#### WHAT YOU WILL DO
Among the records below, find the lines that contain "source" and copy each of them.

Machine-readable hardware designs:
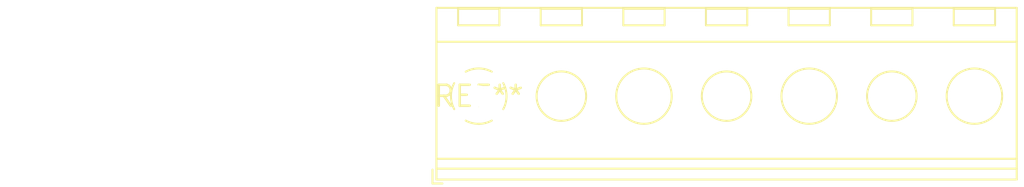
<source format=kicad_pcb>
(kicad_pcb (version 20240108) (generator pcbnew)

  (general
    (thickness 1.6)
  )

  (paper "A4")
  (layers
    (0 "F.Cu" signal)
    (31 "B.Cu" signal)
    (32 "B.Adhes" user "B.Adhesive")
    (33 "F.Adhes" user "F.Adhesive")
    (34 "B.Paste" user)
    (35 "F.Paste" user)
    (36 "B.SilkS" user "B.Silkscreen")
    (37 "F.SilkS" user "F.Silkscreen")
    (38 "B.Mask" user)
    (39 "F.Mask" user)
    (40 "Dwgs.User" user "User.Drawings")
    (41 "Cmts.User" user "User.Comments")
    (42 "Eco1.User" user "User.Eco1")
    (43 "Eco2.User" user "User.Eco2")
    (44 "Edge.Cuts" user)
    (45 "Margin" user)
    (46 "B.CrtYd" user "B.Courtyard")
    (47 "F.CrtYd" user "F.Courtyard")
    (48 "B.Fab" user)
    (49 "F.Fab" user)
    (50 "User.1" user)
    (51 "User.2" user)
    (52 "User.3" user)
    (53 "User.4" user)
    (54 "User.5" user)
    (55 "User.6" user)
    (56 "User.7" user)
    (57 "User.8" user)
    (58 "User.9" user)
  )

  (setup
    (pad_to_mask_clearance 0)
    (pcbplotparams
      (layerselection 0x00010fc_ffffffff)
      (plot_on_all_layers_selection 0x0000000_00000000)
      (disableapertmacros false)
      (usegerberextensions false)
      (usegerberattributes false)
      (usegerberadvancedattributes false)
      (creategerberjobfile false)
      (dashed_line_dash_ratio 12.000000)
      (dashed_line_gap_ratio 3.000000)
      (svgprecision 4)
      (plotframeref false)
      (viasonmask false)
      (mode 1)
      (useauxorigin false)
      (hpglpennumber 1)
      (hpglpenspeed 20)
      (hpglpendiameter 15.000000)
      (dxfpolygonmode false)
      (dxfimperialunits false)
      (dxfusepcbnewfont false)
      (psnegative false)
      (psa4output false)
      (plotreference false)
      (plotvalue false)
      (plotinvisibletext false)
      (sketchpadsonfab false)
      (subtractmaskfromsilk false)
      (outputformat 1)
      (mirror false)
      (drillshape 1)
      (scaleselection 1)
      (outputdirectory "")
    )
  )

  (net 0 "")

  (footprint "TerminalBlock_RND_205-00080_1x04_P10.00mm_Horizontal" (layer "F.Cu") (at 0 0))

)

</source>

==

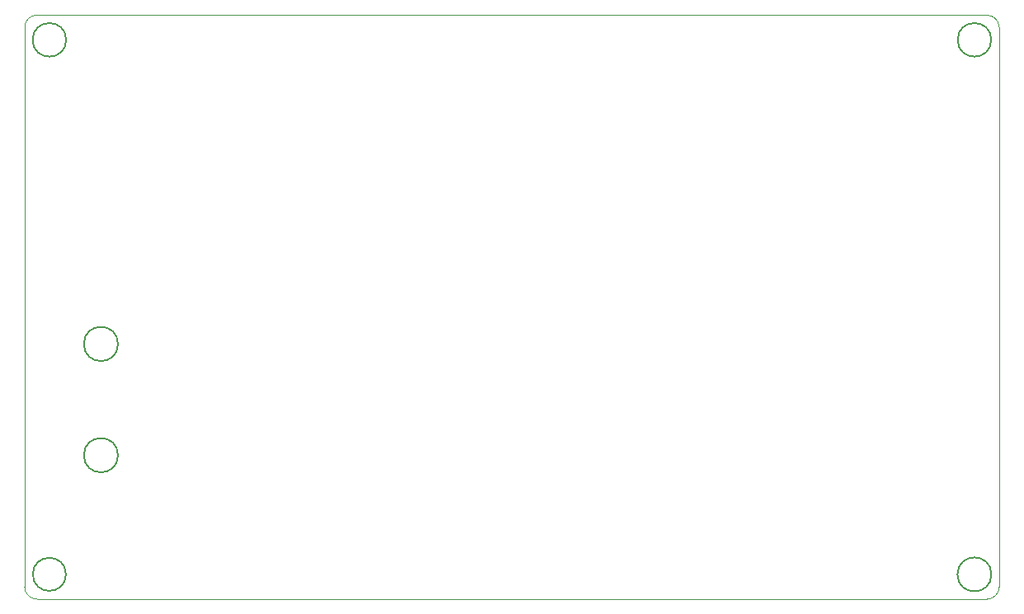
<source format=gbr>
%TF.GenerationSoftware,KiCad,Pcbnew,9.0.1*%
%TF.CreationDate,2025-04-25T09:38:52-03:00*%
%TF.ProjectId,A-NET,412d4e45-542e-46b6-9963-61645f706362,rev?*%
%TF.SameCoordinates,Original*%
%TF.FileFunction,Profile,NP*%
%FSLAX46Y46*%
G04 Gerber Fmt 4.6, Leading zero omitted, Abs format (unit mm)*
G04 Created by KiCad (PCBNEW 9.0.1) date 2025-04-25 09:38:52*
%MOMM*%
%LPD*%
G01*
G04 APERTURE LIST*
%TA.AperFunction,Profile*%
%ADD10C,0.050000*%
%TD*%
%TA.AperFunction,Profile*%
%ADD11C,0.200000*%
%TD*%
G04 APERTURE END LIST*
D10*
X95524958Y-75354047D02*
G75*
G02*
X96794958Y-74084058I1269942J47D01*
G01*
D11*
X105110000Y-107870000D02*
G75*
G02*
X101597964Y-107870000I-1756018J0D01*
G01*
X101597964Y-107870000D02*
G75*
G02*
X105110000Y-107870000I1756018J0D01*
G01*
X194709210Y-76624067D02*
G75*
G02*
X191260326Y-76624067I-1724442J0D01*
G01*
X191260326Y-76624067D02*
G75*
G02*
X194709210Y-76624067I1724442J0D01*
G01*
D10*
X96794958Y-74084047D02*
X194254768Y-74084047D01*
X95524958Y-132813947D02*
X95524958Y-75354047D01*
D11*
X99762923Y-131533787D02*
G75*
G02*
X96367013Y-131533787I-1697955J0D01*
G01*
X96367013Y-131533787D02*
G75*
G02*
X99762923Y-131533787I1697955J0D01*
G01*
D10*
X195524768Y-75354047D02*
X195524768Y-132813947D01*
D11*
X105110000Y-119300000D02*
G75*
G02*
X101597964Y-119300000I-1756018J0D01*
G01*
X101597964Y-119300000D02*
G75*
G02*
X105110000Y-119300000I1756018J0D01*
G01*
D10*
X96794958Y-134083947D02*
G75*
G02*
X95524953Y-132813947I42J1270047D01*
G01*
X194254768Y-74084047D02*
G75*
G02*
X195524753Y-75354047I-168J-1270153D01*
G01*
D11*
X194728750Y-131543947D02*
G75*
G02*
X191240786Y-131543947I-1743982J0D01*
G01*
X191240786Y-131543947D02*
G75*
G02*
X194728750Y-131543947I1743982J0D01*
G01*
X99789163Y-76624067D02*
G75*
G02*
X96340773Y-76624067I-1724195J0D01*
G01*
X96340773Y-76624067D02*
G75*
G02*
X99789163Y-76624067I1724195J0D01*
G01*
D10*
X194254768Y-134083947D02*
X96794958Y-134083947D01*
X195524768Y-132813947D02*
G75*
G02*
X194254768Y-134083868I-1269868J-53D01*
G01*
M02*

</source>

#### WRITTEN RESPONSE
<source format=kicad_pcb>
</source>
<source format=gbr>
</source>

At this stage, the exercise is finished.